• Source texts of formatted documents

-.-.-

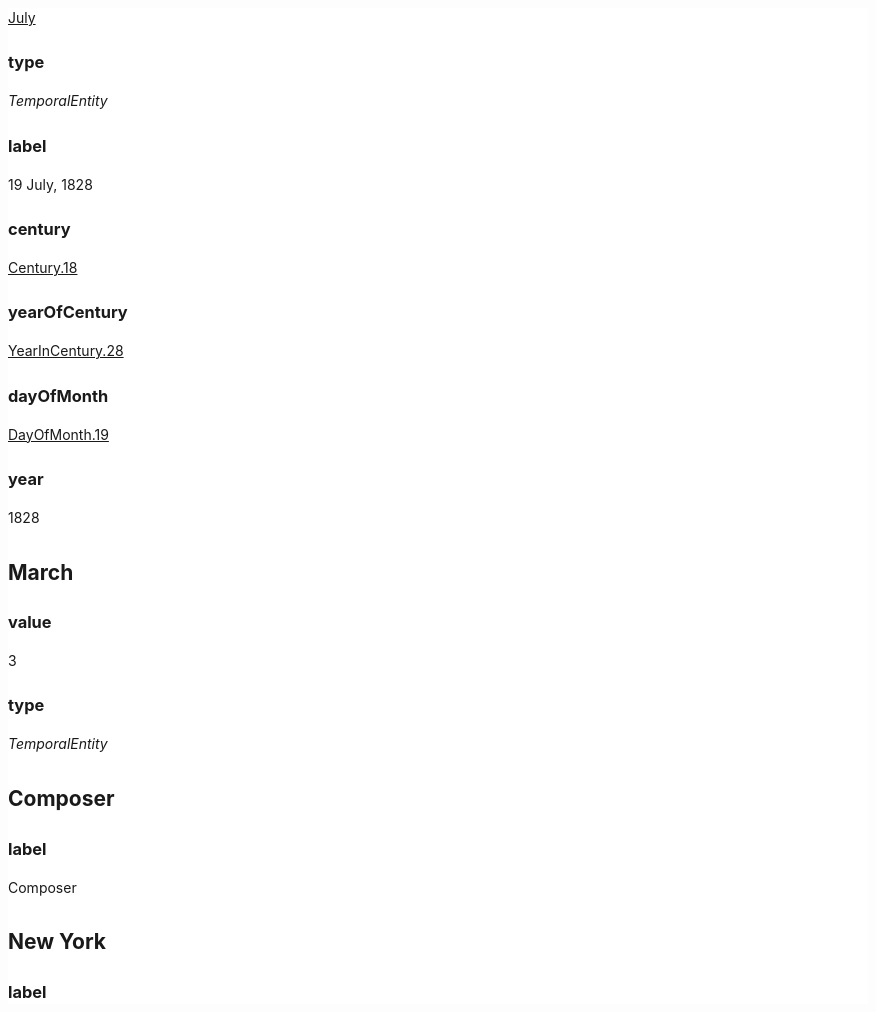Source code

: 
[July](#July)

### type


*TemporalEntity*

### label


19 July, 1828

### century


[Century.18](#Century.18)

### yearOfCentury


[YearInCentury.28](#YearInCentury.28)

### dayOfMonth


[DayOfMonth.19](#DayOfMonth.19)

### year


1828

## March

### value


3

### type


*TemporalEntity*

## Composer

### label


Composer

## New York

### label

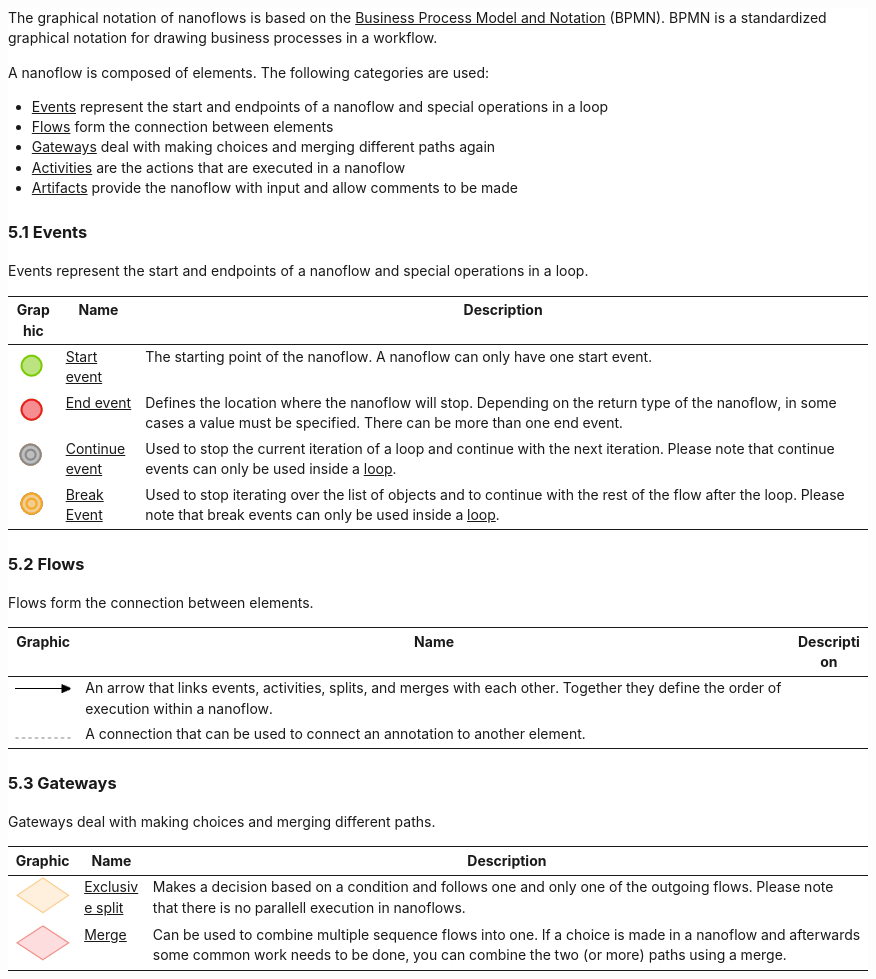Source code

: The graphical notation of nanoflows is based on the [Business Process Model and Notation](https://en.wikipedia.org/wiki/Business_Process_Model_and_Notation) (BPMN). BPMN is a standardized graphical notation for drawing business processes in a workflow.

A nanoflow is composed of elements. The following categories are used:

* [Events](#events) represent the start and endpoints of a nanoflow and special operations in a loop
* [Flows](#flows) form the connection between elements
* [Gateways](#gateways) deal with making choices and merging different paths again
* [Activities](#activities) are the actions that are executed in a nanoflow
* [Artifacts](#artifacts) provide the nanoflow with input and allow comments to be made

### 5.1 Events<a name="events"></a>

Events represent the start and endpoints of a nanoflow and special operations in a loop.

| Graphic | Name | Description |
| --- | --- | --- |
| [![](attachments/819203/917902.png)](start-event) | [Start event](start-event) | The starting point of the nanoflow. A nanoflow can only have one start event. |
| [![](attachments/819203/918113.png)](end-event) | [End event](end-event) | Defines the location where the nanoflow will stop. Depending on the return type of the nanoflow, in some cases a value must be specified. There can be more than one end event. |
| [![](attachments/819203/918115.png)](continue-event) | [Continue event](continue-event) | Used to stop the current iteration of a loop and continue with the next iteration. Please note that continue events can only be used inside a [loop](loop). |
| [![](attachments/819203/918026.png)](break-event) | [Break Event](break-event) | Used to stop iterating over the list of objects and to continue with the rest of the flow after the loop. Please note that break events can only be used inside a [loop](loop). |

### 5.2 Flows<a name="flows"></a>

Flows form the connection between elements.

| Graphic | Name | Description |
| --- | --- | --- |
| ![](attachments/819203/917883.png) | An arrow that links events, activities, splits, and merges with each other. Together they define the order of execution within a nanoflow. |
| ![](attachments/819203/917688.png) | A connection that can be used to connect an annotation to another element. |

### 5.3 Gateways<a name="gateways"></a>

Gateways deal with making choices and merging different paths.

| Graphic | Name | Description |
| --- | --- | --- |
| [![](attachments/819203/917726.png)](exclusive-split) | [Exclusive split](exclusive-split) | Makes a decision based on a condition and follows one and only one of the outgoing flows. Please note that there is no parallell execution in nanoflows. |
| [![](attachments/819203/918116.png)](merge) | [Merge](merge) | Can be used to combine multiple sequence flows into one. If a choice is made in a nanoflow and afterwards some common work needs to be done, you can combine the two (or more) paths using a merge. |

-.-.-

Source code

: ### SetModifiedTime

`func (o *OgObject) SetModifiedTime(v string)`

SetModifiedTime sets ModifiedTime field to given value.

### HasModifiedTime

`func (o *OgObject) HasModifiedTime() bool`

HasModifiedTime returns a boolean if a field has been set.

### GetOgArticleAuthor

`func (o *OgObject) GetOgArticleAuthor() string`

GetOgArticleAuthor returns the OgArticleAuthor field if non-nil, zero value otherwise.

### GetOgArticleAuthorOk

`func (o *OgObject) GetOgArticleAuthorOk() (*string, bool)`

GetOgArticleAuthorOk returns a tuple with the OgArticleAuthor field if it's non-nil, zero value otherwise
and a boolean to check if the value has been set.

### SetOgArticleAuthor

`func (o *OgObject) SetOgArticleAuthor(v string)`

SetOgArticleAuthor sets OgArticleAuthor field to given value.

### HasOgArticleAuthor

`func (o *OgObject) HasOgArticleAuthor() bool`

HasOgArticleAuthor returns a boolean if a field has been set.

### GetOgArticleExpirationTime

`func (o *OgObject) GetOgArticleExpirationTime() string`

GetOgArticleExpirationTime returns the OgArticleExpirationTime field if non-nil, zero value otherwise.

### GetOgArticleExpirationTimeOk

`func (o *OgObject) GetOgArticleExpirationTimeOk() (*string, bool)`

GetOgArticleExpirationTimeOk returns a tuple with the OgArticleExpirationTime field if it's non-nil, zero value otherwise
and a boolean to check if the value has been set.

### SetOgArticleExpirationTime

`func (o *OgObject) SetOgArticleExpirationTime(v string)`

-.-.-

• What you should do
Output as a numbered list the lines above from the line with "(o *OgObject) HasModifiedTime()" up to and including the line with "(o *OgObject) GetOgArticleExpirationTime()", leaving out blank lines.

• Expected output
1. `func (o *OgObject) HasModifiedTime() bool`
2. HasModifiedTime returns a boolean if a field has been set.
3. ### GetOgArticleAuthor
4. `func (o *OgObject) GetOgArticleAuthor() string`
5. GetOgArticleAuthor returns the OgArticleAuthor field if non-nil, zero value otherwise.
6. ### GetOgArticleAuthorOk
7. `func (o *OgObject) GetOgArticleAuthorOk() (*string, bool)`
8. GetOgArticleAuthorOk returns a tuple with the OgArticleAuthor field if it's non-nil, zero value otherwise
9. and a boolean to check if the value has been set.
10. ### SetOgArticleAuthor
11. `func (o *OgObject) SetOgArticleAuthor(v string)`
12. SetOgArticleAuthor sets OgArticleAuthor field to given value.
13. ### HasOgArticleAuthor
14. `func (o *OgObject) HasOgArticleAuthor() bool`
15. HasOgArticleAuthor returns a boolean if a field has been set.
16. ### GetOgArticleExpirationTime
17. `func (o *OgObject) GetOgArticleExpirationTime() string`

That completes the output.